2028年完成予定の「ラーニング・コモンズ」


― まさに“企業と学校のハイブリッド”ですね。先日の教育シンポジウムでも、麹町中学を改革された工藤勇一先生がご講演の中で「学校が変われば社会も変わる」とおっしゃっていました。

以前、品川区大崎にある日仏合弁企業の広報の方が突然電話してきて訪ねて来られました。フランスでは、10年勤続した従業員は年何時間か奉仕活動として学校で何か教えなきゃいけない、ということが法律で決まっているとのこと。依頼されて受け入れた方が英語を話す方だったので、英語の授業をして頂きました。この時の記憶がずっと頭に残っていて、こういうことが日本でも当たり前になればいいなと。つながっていますからね、教育の先に社会が。特に余裕のある大企業は、自社の社員を学校に送り出すなど、経営資源を学校に持ち込んで欲しい。そういうことを自由自在に行えるよう私は旗を振っていきたいんです。我々は1年中オープンスクールを掲げていますので、いつでも見学に来て頂いてOKです。
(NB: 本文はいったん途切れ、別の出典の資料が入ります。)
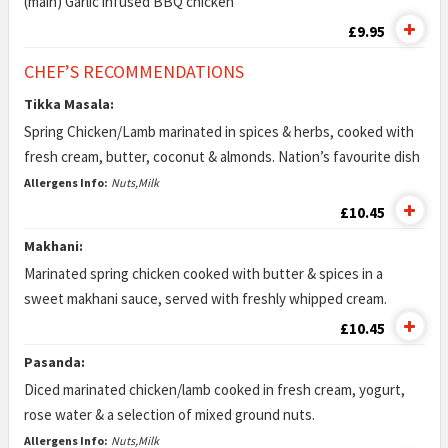
(main) Garlic infused BBQ chicken
£9.95
CHEF’S RECOMMENDATIONS
Tikka Masala:
Spring Chicken/Lamb marinated in spices & herbs, cooked with
fresh cream, butter, coconut & almonds. Nation’s favourite dish
Allergens Info:
Nuts,Milk
£10.45
Makhani:
Marinated spring chicken cooked with butter & spices in a
sweet makhani sauce, served with freshly whipped cream.
£10.45
Pasanda:
Diced marinated chicken/lamb cooked in fresh cream, yogurt,
rose water & a selection of mixed ground nuts.
Allergens Info:
Nuts,Milk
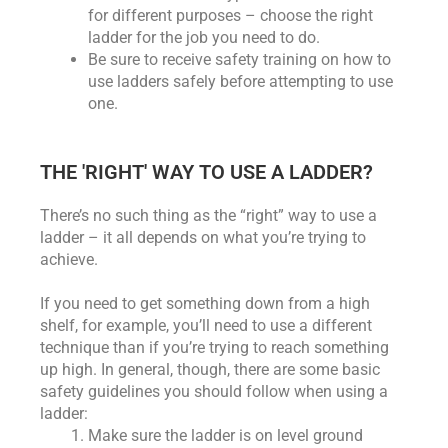
for different purposes – choose the right
ladder for the job you need to do.
Be sure to receive safety training on how to
use ladders safely before attempting to use
one.
THE 'RIGHT' WAY TO USE A LADDER?
There’s no such thing as the “right” way to use a
ladder – it all depends on what you’re trying to
achieve.
If you need to get something down from a high
shelf, for example, you’ll need to use a different
technique than if you’re trying to reach something
up high. In general, though, there are some basic
safety guidelines you should follow when using a
ladder:
Make sure the ladder is on level ground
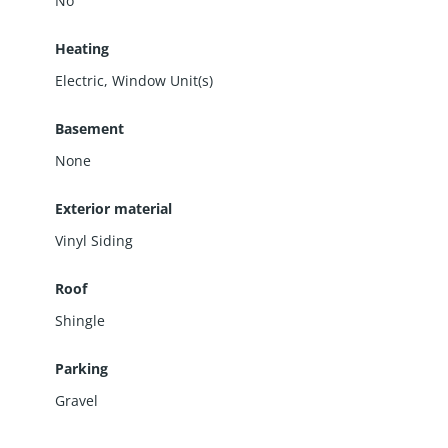
No
Heating
Electric, Window Unit(s)
Basement
None
Exterior material
Vinyl Siding
Roof
Shingle
Parking
Gravel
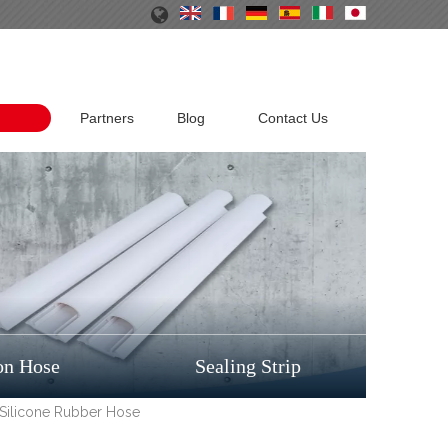
Partners
Blog
Contact Us
on Hose
Sealing Strip
 Silicone Rubber Hose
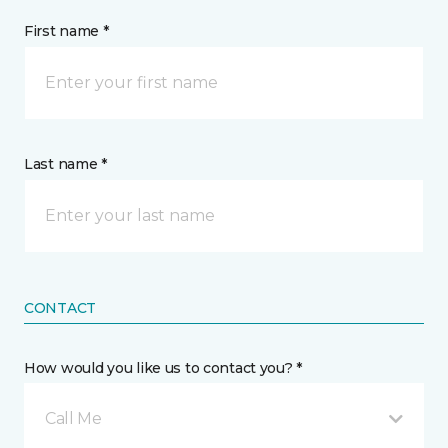
First name *
Last name *
CONTACT
How would you like us to contact you? *
Call Me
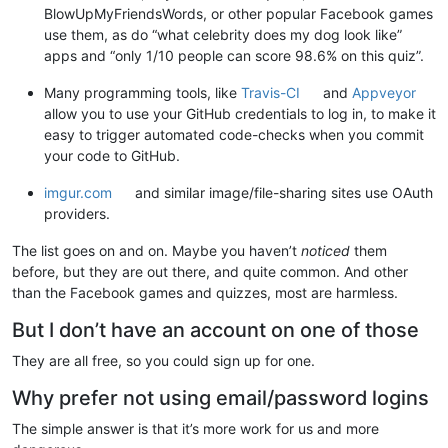
BlowUpMyFriendsWords, or other popular Facebook games
use them, as do “what celebrity does my dog look like”
apps and “only 1/10 people can score 98.6% on this quiz”.
Many programming tools, like
Travis-CI
and
Appveyor
allow you to use your GitHub credentials to log in, to make it
easy to trigger automated code-checks when you commit
your code to GitHub.
imgur.com
and similar image/file-sharing sites use OAuth
providers.
The list goes on and on. Maybe you haven’t
noticed
them
before, but they are out there, and quite common. And other
than the Facebook games and quizzes, most are harmless.
But I don’t have an account on one of those
They are all free, so you could sign up for one.
Why prefer not using email/password logins
The simple answer is that it’s more work for us and more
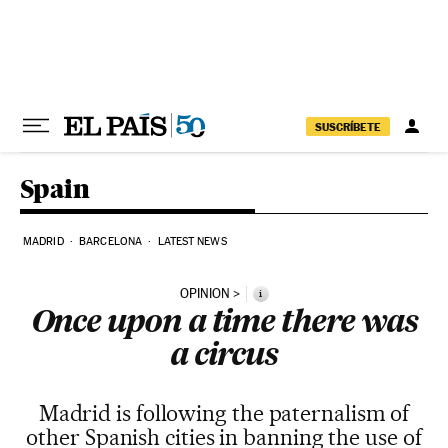
Skip to content
SUSCRÍBETE
Spain
MADRID
BARCELONA
LATEST NEWS
OPINION
i
Once upon a time there was
a circus
Madrid is following the paternalism of
other Spanish cities in banning the use of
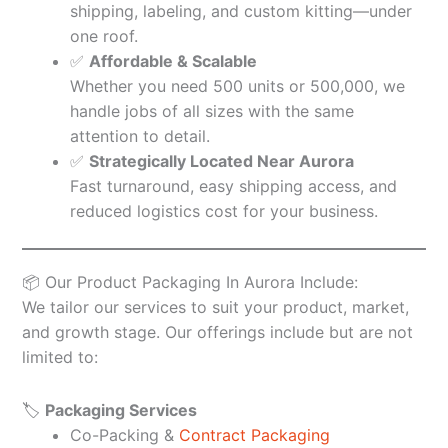
shipping, labeling, and custom kitting—under
one roof.
✅
Affordable & Scalable
Whether you need 500 units or 500,000, we
handle jobs of all sizes with the same
attention to detail.
✅
Strategically Located Near Aurora
Fast turnaround, easy shipping access, and
reduced logistics cost for your business.
📦 Our Product Packaging In Aurora Include:
We tailor our services to suit your product, market,
and growth stage. Our offerings include but are not
limited to:
🏷️
Packaging Services
Co-Packing &
Contract Packaging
― ハイブリッドな学びの場には、子どもにも大人にも相互に得るものがありそうですね。本日は貴重なお話をありがとうございました。

(まとめ)
今回は明蓬館高等学校の日野公三氏から発達障害者向けの学校教育について大変興味深いお話をお聞きすることができました。特に、
・障害に対する社会の理解が圧倒的に不足している
・学校に行かせることが教育だという発想に親たちが囚われている
・企業と学校の相互交流を促すことが新たな学びの機会になる
といった点が印象的でした。
明蓬館高等学校の先駆的な実践に象徴されるように、教育が変わることを起点に社会が変わっていく可能性を感じることができたインタビューでした。